=== DATA SECTION ===
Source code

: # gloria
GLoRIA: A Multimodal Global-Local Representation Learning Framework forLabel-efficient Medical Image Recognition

--

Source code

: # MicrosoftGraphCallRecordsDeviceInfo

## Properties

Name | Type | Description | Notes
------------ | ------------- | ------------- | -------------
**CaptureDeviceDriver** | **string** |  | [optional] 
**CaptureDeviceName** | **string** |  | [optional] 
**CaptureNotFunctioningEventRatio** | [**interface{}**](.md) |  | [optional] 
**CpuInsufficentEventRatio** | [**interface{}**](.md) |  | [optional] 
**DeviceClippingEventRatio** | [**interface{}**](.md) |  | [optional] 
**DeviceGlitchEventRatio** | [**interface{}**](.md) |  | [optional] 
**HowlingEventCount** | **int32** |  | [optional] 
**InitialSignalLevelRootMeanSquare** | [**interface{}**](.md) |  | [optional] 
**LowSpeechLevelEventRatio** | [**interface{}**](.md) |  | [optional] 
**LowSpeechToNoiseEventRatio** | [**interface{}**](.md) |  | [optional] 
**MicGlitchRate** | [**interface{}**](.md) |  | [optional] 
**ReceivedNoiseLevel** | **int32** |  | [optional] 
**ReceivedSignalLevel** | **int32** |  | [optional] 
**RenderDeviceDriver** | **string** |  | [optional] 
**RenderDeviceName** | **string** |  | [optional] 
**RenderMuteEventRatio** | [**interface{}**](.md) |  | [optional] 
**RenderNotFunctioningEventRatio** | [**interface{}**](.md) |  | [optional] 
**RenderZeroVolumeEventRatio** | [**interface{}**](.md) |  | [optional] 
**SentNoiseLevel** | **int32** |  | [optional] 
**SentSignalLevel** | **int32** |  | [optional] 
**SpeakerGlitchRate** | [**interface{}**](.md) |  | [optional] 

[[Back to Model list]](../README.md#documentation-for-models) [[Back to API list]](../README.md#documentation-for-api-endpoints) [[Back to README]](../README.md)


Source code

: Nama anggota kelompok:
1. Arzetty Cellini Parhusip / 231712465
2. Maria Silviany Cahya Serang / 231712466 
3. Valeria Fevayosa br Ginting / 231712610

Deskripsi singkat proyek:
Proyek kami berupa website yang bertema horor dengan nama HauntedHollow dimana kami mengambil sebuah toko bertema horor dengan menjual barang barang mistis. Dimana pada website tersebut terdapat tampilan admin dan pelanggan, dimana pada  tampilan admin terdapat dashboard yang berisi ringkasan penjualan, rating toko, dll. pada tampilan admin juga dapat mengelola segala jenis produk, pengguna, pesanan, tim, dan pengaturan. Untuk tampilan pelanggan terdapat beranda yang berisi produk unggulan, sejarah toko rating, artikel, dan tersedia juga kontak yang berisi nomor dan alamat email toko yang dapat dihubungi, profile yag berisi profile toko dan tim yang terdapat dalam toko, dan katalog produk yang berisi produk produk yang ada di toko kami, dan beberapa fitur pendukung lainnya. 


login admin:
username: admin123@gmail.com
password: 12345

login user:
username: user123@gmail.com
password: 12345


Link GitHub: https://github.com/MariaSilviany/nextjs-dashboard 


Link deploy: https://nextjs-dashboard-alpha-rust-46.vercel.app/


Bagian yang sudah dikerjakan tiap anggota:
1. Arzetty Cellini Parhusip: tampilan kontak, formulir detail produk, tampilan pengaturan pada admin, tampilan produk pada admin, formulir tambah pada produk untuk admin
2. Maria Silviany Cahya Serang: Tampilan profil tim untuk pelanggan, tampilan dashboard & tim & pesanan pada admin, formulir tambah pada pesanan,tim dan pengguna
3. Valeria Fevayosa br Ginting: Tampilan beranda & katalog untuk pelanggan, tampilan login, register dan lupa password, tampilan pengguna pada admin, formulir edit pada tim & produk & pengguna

--

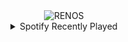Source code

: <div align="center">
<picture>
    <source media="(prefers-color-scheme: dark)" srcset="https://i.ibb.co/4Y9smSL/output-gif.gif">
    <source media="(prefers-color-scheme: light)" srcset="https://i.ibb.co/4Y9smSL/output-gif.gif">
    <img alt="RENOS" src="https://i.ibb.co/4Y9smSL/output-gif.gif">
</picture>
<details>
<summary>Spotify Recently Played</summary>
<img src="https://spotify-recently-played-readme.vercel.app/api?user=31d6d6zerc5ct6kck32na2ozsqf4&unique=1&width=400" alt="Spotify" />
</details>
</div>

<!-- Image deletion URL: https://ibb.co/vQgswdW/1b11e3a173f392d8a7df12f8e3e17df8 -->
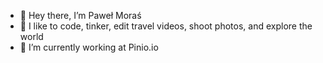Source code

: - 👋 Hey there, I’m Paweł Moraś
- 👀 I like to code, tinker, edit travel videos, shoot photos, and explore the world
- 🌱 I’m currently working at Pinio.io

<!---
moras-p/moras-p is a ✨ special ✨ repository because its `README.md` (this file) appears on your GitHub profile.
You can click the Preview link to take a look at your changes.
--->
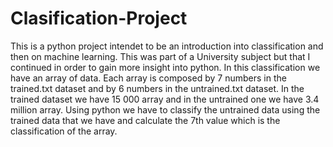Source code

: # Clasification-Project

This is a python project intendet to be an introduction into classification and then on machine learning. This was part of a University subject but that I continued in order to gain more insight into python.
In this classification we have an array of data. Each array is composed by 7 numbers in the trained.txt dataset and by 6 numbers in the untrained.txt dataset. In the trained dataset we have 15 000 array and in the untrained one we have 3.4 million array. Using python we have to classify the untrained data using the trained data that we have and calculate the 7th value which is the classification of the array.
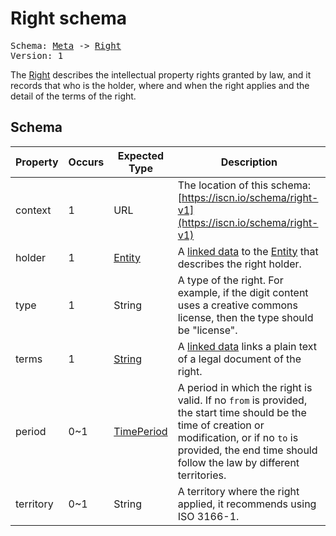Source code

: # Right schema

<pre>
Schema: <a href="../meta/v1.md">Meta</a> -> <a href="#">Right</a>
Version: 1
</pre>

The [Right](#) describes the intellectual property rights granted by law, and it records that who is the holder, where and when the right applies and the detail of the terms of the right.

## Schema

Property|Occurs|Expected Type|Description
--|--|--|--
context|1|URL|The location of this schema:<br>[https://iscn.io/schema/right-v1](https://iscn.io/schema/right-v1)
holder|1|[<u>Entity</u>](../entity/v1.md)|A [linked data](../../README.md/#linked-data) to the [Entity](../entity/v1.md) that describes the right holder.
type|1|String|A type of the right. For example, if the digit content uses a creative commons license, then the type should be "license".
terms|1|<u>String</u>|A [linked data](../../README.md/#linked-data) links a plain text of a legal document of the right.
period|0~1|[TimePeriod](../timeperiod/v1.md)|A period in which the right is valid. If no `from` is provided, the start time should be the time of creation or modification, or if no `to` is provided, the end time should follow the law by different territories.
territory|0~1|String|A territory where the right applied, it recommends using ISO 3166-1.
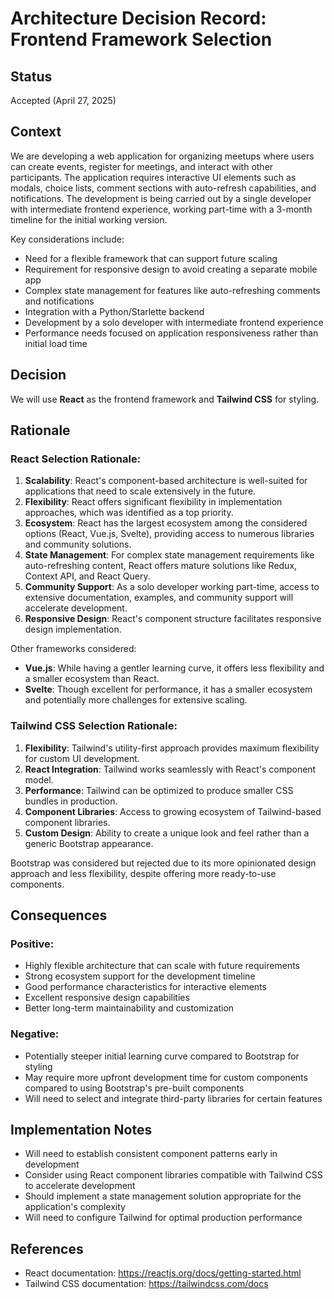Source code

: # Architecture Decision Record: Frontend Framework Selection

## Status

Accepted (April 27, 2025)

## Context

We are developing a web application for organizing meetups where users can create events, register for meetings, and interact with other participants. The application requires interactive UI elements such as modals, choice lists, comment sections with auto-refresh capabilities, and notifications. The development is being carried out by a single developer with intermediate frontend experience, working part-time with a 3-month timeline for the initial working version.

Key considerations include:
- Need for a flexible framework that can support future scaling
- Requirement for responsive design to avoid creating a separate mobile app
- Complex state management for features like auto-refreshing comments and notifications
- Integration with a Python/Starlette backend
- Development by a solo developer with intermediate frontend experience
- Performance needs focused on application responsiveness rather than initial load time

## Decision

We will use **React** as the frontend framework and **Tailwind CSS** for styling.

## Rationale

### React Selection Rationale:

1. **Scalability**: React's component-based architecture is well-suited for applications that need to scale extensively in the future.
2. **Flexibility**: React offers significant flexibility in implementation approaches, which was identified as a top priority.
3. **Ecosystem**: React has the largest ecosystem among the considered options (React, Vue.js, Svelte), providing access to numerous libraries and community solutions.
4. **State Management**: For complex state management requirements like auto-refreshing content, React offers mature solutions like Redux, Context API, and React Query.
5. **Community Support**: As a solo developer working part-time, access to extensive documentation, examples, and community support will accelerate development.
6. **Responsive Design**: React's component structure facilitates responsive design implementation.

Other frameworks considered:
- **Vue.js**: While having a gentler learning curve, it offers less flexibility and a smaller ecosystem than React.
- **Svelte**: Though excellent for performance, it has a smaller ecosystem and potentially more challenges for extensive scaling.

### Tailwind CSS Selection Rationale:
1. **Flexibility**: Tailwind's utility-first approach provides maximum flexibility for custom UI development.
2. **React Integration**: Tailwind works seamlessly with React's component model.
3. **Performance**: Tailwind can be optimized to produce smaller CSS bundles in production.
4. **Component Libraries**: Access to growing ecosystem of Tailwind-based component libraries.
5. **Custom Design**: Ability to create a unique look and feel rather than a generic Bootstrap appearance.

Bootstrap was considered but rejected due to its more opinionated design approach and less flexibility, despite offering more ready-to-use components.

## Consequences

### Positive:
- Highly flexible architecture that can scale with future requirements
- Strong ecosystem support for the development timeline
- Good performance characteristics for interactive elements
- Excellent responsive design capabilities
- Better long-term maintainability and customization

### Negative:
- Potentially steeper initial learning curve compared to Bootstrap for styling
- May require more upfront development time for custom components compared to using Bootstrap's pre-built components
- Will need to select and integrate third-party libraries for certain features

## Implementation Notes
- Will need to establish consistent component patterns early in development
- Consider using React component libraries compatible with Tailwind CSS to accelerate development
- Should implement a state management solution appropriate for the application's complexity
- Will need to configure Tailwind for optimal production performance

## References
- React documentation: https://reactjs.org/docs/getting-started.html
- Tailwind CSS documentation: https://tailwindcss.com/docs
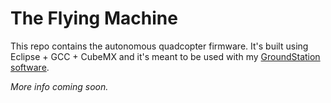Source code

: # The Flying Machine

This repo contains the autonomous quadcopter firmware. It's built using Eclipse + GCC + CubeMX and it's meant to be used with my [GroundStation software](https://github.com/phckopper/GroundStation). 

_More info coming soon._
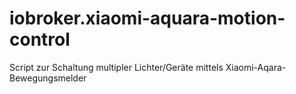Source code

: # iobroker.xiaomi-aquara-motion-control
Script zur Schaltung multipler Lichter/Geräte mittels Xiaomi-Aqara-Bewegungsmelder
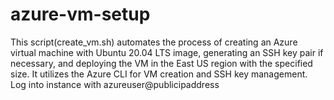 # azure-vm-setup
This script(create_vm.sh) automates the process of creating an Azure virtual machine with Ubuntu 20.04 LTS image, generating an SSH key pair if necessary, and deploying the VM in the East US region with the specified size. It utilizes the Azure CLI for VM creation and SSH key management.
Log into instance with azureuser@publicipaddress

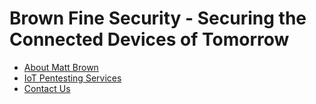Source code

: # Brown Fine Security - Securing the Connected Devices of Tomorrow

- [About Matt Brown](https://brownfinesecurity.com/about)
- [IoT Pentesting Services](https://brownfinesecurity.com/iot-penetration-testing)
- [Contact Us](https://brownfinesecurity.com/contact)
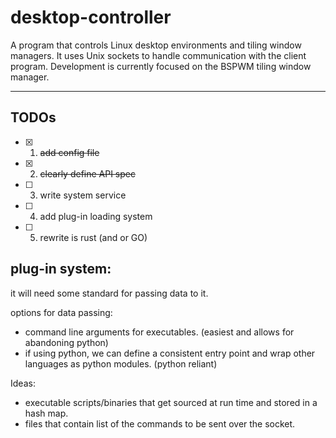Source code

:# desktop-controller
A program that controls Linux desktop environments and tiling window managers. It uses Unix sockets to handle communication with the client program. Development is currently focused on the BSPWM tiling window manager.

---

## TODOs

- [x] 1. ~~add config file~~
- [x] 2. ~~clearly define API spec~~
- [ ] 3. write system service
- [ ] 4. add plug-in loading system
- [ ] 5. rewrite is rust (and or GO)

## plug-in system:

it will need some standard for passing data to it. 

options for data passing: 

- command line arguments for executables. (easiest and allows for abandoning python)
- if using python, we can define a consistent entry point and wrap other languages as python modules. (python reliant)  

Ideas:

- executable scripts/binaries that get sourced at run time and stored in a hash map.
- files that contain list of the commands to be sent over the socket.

=== WHAT YOU HAVE TO DO ===
Put everything from the line containing "## Decision" down to the line containing "### React Selection" into a Markdown table with the columns Row and Text, giving each line a row number and leaving out blank lines.

=== ANSWER SPACE ===
| Row | Text |
|---|---|
| 1 | ## Decision |
| 2 | We will use **React** as the frontend framework and **Tailwind CSS** for styling. |
| 3 | ## Rationale |
| 4 | ### React Selection Rationale: |